Afganistan ve Irak işgal edildi. Pakistan paçavraya çevrildi.
Mısır düşürüldü. İran, Orta doğunun en stratejik yerlerine, Suriye ve Yemen
gibi kıtalararası tampon bölgelere yerleştirildi. Son Kale Türkiye’dir. Düşürüleme
ve dize getirilmenin son yeridir.
Türkiye düşürülemedi ama Türkiye'nin güneyi çepeçevre ateş
çemberine çevrildi. Türkiye'nin içi, dışarıdan kontrol edilen tehlikeli
şebekelerle sarsılıyor.

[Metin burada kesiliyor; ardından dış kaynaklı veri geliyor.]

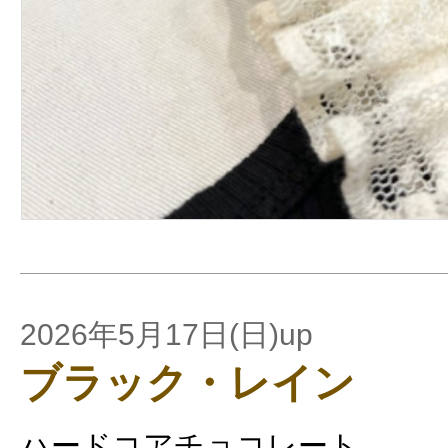
2026年5月17日(日)up
ブラック・レイン
ハードコアチョコレート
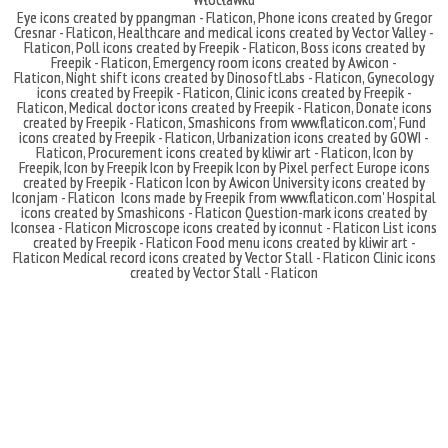
Eye icons created by ppangman - Flaticon
,
Phone icons created by Gregor
Cresnar - Flaticon
,
Healthcare and medical icons created by Vector Valley -
Flaticon
,
Poll icons created by Freepik - Flaticon
,
Boss icons created by
Freepik - Flaticon
,
Emergency room icons created by Awicon -
Flaticon
,
Night shift icons created by DinosoftLabs - Flaticon
,
Gynecology
icons created by Freepik - Flaticon
,
Clinic icons created by Freepik -
Flaticon
,
Medical doctor icons created by Freepik - Flaticon
,
Donate icons
created by Freepik - Flaticon
,
Smashicons
from
www.flaticon.com'
,
Fund
icons created by Freepik - Flaticon
,
Urbanization icons created by GOWI -
Flaticon
,
Procurement icons created by kliwir art - Flaticon
,
Icon by
Freepik
,
Icon by Freepik
Icon by Freepik
Icon by Pixel perfect
Europe icons
created by Freepik - Flaticon
Icon by Awicon
University icons created by
Iconjam - Flaticon
Icons made by
Freepik
from
www.flaticon.com'
Hospital
icons created by Smashicons - Flaticon
Question-mark icons created by
Iconsea - Flaticon
Microscope icons created by iconnut - Flaticon
List icons
created by Freepik - Flaticon
Food menu icons created by kliwir art -
Flaticon
Medical record icons created by Vector Stall - Flaticon
Clinic icons
created by Vector Stall - Flaticon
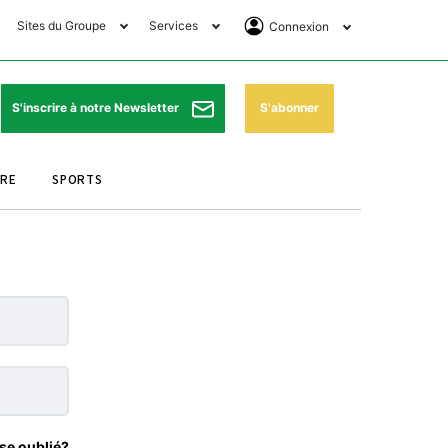
Sites du Groupe
Services
Connexion
lub Avantages
Horaires de prières
Se Connecter
e Matin Sports
Pharmacies de garde
Abonnement
S'abonner
S'inscrire à notre Newsletter
ssahraa
Météo
Archives ePaper
URE
SPORTS
e Matin Store
Programme TV
e Matin Annonces
Cinéma
es Imprimeries du
Horaires de train
atin
Bourse
orocco Today Forum
ookclub
se oublié?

Türkiye, içeride de, dışarıda da direniyor. Bu yüzden küresel
güç ve uyduları tarafından hedef tahtasına yerleştiriliyor.
İslam’ı İslâm'a karşı İslâm projesiyle çökertmeye
çalışıyorlar... Yanında Şiî dünyasının
güçlendirilmesi ve Sünnî yapının çökertilmesine gayret ediyorlar. İslâm dünyasında Sünnî yapının iki bacağından biri Türkiye, diğeri Mısır idi. O yüzden
Türkiye'yi kuşatmaya, Mısır'da İhvanı boğmaya çalışıyorlar. Oysa dünya İslâm'a gebe ve bu yüzden
insanlık da bizi/Türkiye’yi bekliyor.